-- Given passage --

• • • • • • •

New Guidelines Should Improve Ovarian Cancer Detection

By Dennis Thompson
HealthDay Reporter

Monday, October 29, 2007; 12:00 AM

Copyright © 2007 ScoutNews, LLC. All rights reserved.

SUNDAY, Oct. 28 (HealthDay News) -- Ovarian cancer has long had a reputation as a silent killer, because many people believed it gave no warning signs until far advanced.

But women suffering from the disease knew differently. They knew they had certain symptoms that were common from patient to patient.

"Survivors for years have said there are symptoms for the disease, but no one listened to them," said Jane Langridge, chief executive officer for the National Ovarian Cancer Coalition.

Now, doctors have agreed with them.

A screening test has been developed that, in one study, accurately detected early stage ovarian cancer 57 percent of the time.



Based on that and similar studies, experts from the American Cancer Society, the Gynecologic Cancer Foundation and the Society of Gynecologic Oncologists have agreed on a set of symptoms that can be signs of early ovarian cancer.

"We want people to know it's not the silent killer. There are symptoms women can bring to their doctors that are important to pay attention to," said Dr. Linda Duska, a member of the National Ovarian Cancer Coalition's medical advisory board and a gynecologic oncologist at Massachusetts General Hospital Cancer Center, in Boston.

• • • • • • •

-- Problems to solve --
A – Name every organization that the article on ovarian cancer detection says had experts agree on a set of symptoms of early ovarian cancer.
B – Summarize the article on ovarian cancer detection in two sentences.
C – Answer these questions from the article on ovarian cancer detection.
(i) What position does Jane Langridge hold?
(ii) In one study, how often did the screening test accurately detect early stage ovarian cancer?
(iii) Where does Dr. Linda Duska work as a gynecologic oncologist?

Saved entries:
• • • • • • •

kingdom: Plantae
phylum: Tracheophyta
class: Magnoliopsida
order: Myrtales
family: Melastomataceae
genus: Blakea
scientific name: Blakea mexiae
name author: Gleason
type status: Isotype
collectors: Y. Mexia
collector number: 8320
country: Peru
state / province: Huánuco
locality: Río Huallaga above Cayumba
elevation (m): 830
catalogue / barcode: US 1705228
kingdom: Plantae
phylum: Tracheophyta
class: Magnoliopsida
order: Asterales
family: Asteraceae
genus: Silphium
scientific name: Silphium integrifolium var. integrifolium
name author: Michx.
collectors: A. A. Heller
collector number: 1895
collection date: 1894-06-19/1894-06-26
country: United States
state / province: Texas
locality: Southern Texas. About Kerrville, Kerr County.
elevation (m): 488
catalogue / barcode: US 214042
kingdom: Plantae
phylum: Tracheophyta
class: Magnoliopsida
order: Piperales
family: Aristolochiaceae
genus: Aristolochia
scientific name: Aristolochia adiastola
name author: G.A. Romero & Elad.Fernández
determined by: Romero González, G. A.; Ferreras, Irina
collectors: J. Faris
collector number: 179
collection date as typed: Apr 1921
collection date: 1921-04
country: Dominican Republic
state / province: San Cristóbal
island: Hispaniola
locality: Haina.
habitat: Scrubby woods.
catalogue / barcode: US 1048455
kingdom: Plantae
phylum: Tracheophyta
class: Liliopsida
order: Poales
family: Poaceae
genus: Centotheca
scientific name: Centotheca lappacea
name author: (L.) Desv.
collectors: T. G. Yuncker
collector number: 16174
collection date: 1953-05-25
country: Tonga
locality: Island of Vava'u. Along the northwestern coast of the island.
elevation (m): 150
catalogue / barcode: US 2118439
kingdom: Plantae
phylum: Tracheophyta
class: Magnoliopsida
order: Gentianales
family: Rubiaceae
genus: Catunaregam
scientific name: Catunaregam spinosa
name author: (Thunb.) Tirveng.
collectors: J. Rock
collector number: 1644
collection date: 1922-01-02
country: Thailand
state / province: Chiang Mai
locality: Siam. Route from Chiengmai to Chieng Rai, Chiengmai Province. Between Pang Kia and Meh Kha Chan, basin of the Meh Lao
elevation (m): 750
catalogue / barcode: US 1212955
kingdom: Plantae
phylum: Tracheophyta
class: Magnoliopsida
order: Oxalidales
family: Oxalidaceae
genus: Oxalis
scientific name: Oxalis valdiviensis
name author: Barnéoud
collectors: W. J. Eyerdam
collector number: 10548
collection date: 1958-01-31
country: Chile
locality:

• • • • • • •

-- Your responses --
A –
American Cancer Society
Gynecologic Cancer Foundation
Society of Gynecologic Oncologists

B – Ovarian cancer was long called a silent killer because many believed it gave no warning signs until far advanced, though women with the disease knew they had common symptoms. After a screening test detected early stage ovarian cancer 57 percent of the time in one study, experts from three groups agreed on a set of symptoms that can signal early ovarian cancer.

C –
(i) Chief executive officer for the National Ovarian Cancer Coalition
(ii) 57 percent of the time
(iii) Massachusetts General Hospital Cancer Center, in Boston